The last 40 minutes of the film deals with the turmoil Woody faces once he agrees to appear in various radio programs. As he is becoming more outspoken in his feelings of sympathy for the migrants and urges them to form unions, his reputation as an activist spreads, worrying the sponsors of his program. He must give the station manager a list of approved songs and this situation drives much of the last part of the film. It’s definitely an important conflict in Woody’s life, but it pales in importance to the struggles of Woody and others getting to California and then finding work once they arrive.

The scenes set at the radio station clearly do not have the visual power of the ones set on the road to California. But there is still one powerful sequence left, as Woody, fed up with his predicament in the studio, decides to get back on the rails so he can touch the people. As he boards a freight train, he stands up in an empty boxcar, silhouetted against the setting sun behind him. It’s clearly a mythic image, but one that is appropriate at this moment.

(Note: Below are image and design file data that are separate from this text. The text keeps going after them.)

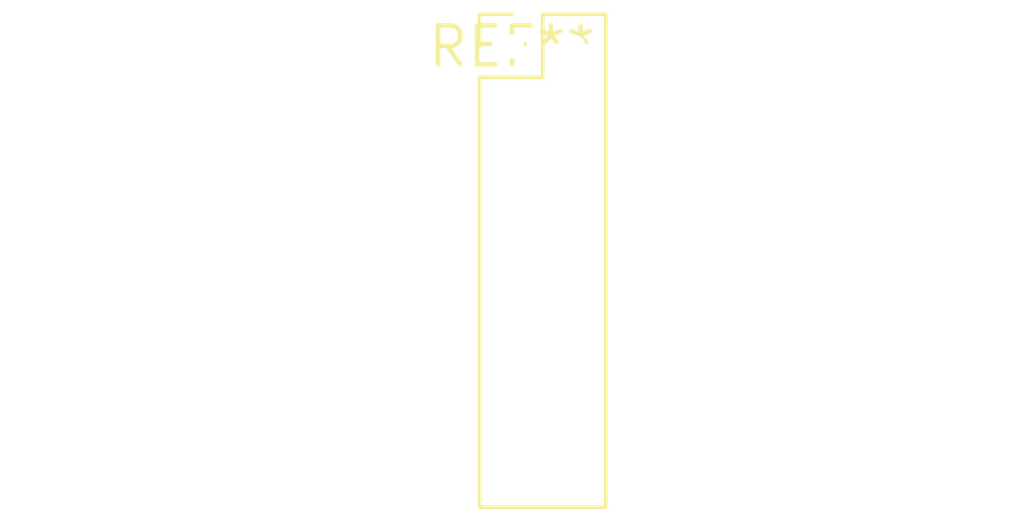
<source format=kicad_pcb>
(kicad_pcb (version 20240108) (generator pcbnew)

  (general
    (thickness 1.6)
  )

  (paper "A4")
  (layers
    (0 "F.Cu" signal)
    (31 "B.Cu" signal)
    (32 "B.Adhes" user "B.Adhesive")
    (33 "F.Adhes" user "F.Adhesive")
    (34 "B.Paste" user)
    (35 "F.Paste" user)
    (36 "B.SilkS" user "B.Silkscreen")
    (37 "F.SilkS" user "F.Silkscreen")
    (38 "B.Mask" user)
    (39 "F.Mask" user)
    (40 "Dwgs.User" user "User.Drawings")
    (41 "Cmts.User" user "User.Comments")
    (42 "Eco1.User" user "User.Eco1")
    (43 "Eco2.User" user "User.Eco2")
    (44 "Edge.Cuts" user)
    (45 "Margin" user)
    (46 "B.CrtYd" user "B.Courtyard")
    (47 "F.CrtYd" user "F.Courtyard")
    (48 "B.Fab" user)
    (49 "F.Fab" user)
    (50 "User.1" user)
    (51 "User.2" user)
    (52 "User.3" user)
    (53 "User.4" user)
    (54 "User.5" user)
    (55 "User.6" user)
    (56 "User.7" user)
    (57 "User.8" user)
    (58 "User.9" user)
  )

  (setup
    (pad_to_mask_clearance 0)
    (pcbplotparams
      (layerselection 0x00010fc_ffffffff)
      (plot_on_all_layers_selection 0x0000000_00000000)
      (disableapertmacros false)
      (usegerberextensions false)
      (usegerberattributes false)
      (usegerberadvancedattributes false)
      (creategerberjobfile false)
      (dashed_line_dash_ratio 12.000000)
      (dashed_line_gap_ratio 3.000000)
      (svgprecision 4)
      (plotframeref false)
      (viasonmask false)
      (mode 1)
      (useauxorigin false)
      (hpglpennumber 1)
      (hpglpenspeed 20)
      (hpglpendiameter 15.000000)
      (dxfpolygonmode false)
      (dxfimperialunits false)
      (dxfusepcbnewfont false)
      (psnegative false)
      (psa4output false)
      (plotreference false)
      (plotvalue false)
      (plotinvisibletext false)
      (sketchpadsonfab false)
      (subtractmaskfromsilk false)
      (outputformat 1)
      (mirror false)
      (drillshape 1)
      (scaleselection 1)
      (outputdirectory "")
    )
  )

  (net 0 "")

  (footprint "PinHeader_2x08_P2.00mm_Vertical" (layer "F.Cu") (at 0 0))

)

</source>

The scene that follows is quite haunting, as he sings his protest song, “Pastures of Plenty” to a group of migrants who are standing in the rain, if only to be close to this man, whom many now consider something of a savior. As Ashby pans the camera off of Woody we see the quiet, solemn faces of the workers, whose hats and bonnets are misshapen by the rain. One woman holds a washbasin upside down over her head to fend off the precipitation. It’s a brief, but memorable visual.

What we are left with then is a film that captures greatness for much of its running time. If Bound for Glory is not quite the masterpiece it might have been, it is stirring evidence of the compelling nature of the power of images. Certainly Haskell Wexler had much to do with that; he not only won an Oscar for his cinematography here, but was also given the first screen credit of the film. Ashby and he realized what the visuals could bring to this story and succeeded magnificently in making this film a remarkable experience.